Intérêt de la décision

Cet arrêt de la Cour du travail de Bruxelles reprend quelques conditions mises par la loi sur les titres-services. La cour a mis en exergue qu’il s’agit d’argent de la collectivité, investi dans cette activité et donc soumis à des règles strictes.

Les sociétés de titres-services jouent un rôle important dans le système et doivent veiller à ce que aussi bien les utilisateurs que leurs propres travailleurs soient attentifs à respecter les conditions légales. Telle est la raison de la surveillance des inspecteurs de l’autorité. En l’occurrence, il s’agit de l’Autorité flamande, Département Travail et Economie sociale (W.S.E.).

La loi prévoit notamment, en son article 3, alinéa 4, que le travailleur ne peut avoir de lien familial, de sang ou par alliance jusqu’au deuxième degré inclus, avec l’utilisateur ou un membre de la famille de celui-ci, ni avoir la même résidence que lui. C’est une des infractions principales constatées en l’espèce et le remboursement, étant la récupération entière de l’intervention et du prix d’acquisition, peut être exigé, en vertu de l’article 10bis, § 5, de la loi.

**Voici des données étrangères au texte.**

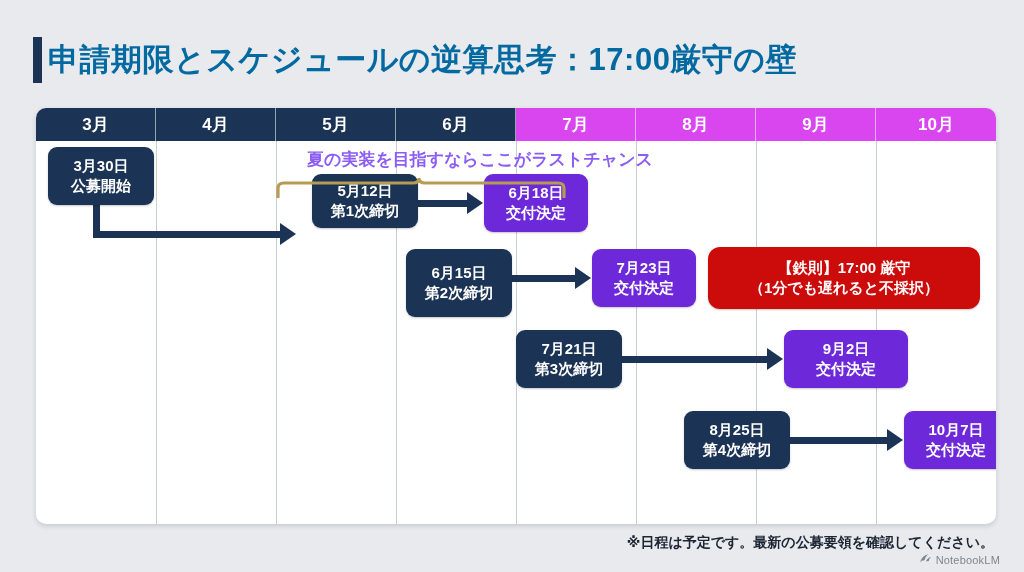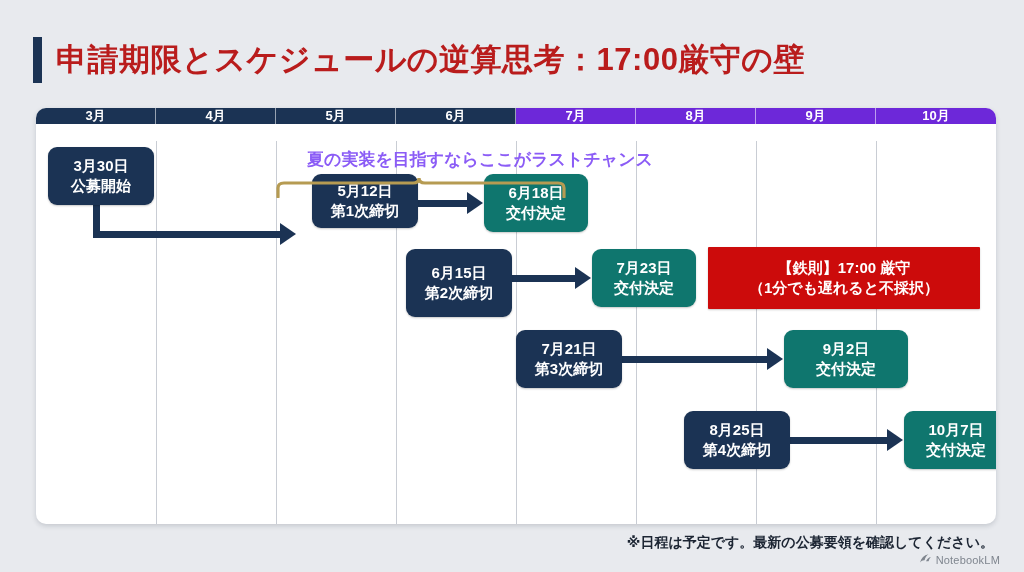--- a/index.html
+++ b/index.html
@@ -33,10 +33,10 @@
     flex: 0 0 auto;
   }
   #page-title {
-    margin-left: 14px;
+    margin-left: 6px;
     font-size: 31px;
     font-weight: bold;
-    color: #b91c1c;
+    color: #0369a1;
     letter-spacing: 0.5px;
     white-space: nowrap;
   }

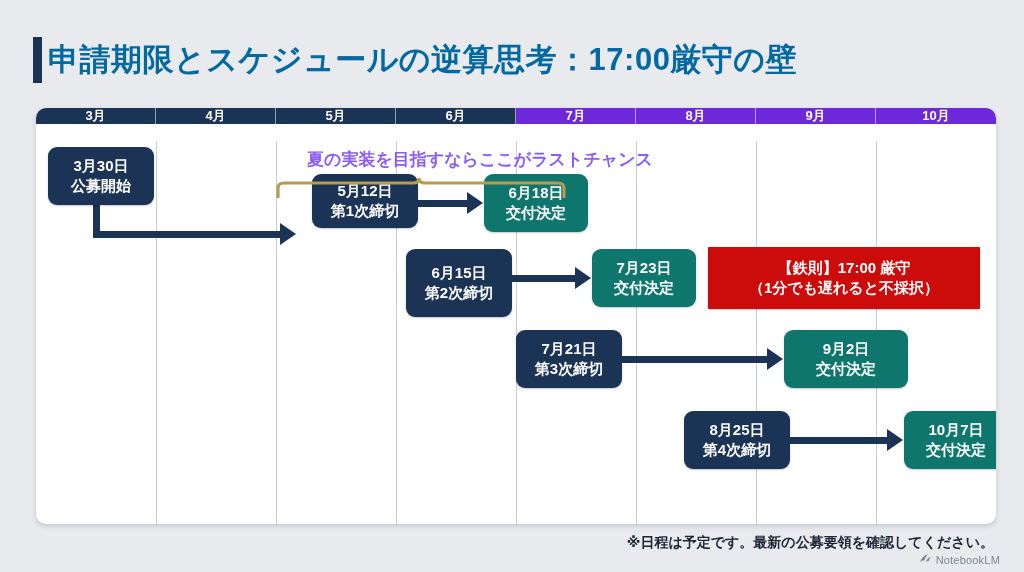--- a/index.html
+++ b/index.html
@@ -65,13 +65,13 @@
   }
   .month-cell {
     width: 120px;
-    height: 16px;
+    height: 33px;
     box-sizing: border-box;
     display: flex;
     align-items: center;
     justify-content: center;
     color: #ffffff;
-    font-size: 13px;
+    font-size: 17px;
     font-weight: bold;
     border-right: 1px solid rgba(255,255,255,0.55);
   }

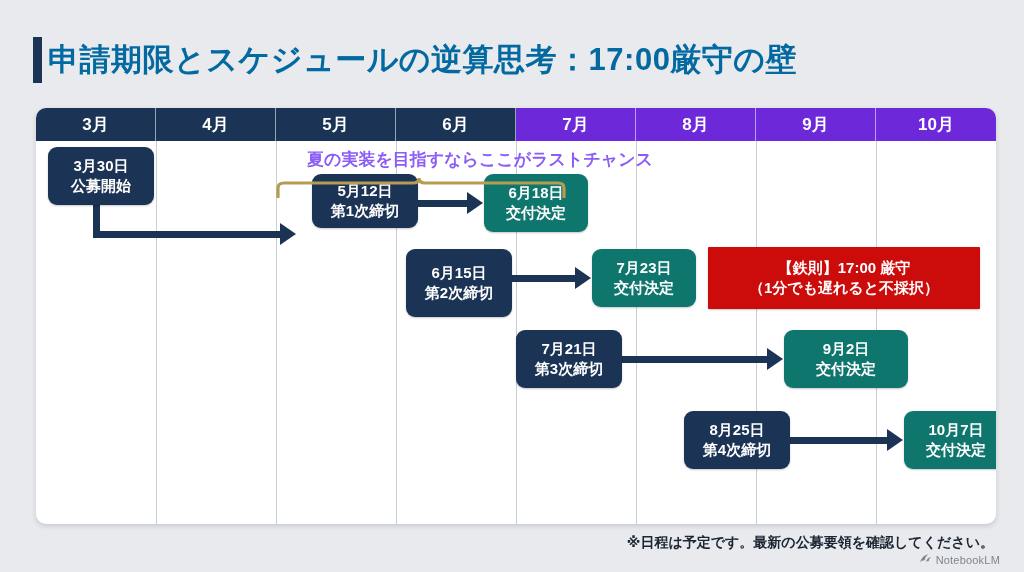--- a/index.html
+++ b/index.html
@@ -77,7 +77,7 @@
   }
   .month-cell:last-child { border-right: none; }
   .month-cell.first-half { background: #1b3354; }
-  .month-cell.second-half { background: #6d28d9; }
+  .month-cell.second-half { background: #d946ef; }
 
   
   #grid-lines {

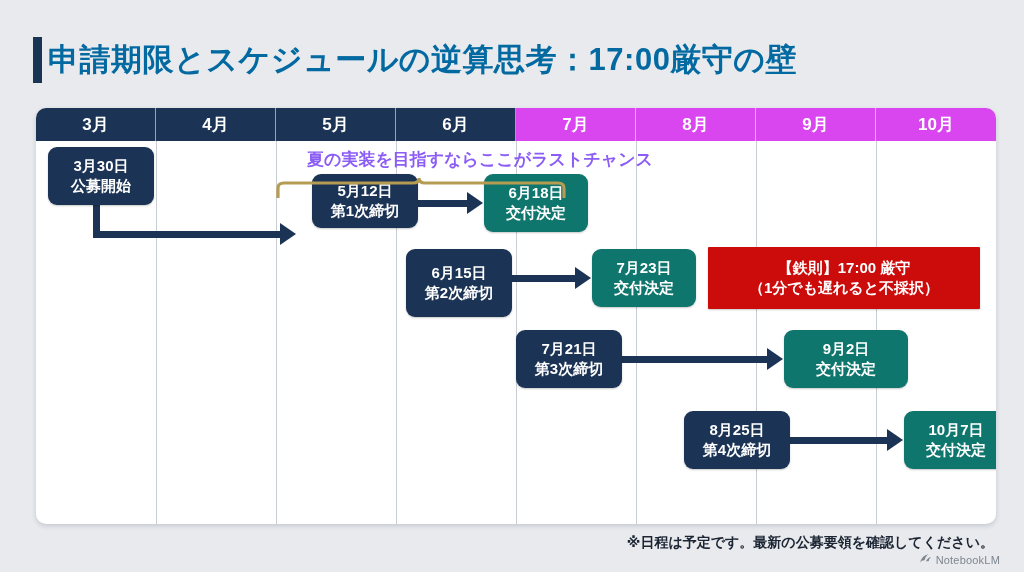--- a/index.html
+++ b/index.html
@@ -114,7 +114,7 @@
   }
   .node .l1, .node .l2 { display: block; white-space: nowrap; }
   .node.navy { background: #1b3354; }
-  .node.slate { background: #0f766e; }
+  .node.slate { background: #6d28d9; }
   .node.danger {
     background: #cc0b0b;
     font-size: 15px;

L’arrêt rappelle également la distinction entre la procédure de remboursement elle-même et la sanction (qui peut prendre la forme d’une amende administrative). Ces deux mécanismes sont distincts et, comme en l’espèce, le fait que le Ministère public renonce aux poursuites ne prive pas l’Autorité de son droit à récupérer les montants indûment versés à la société.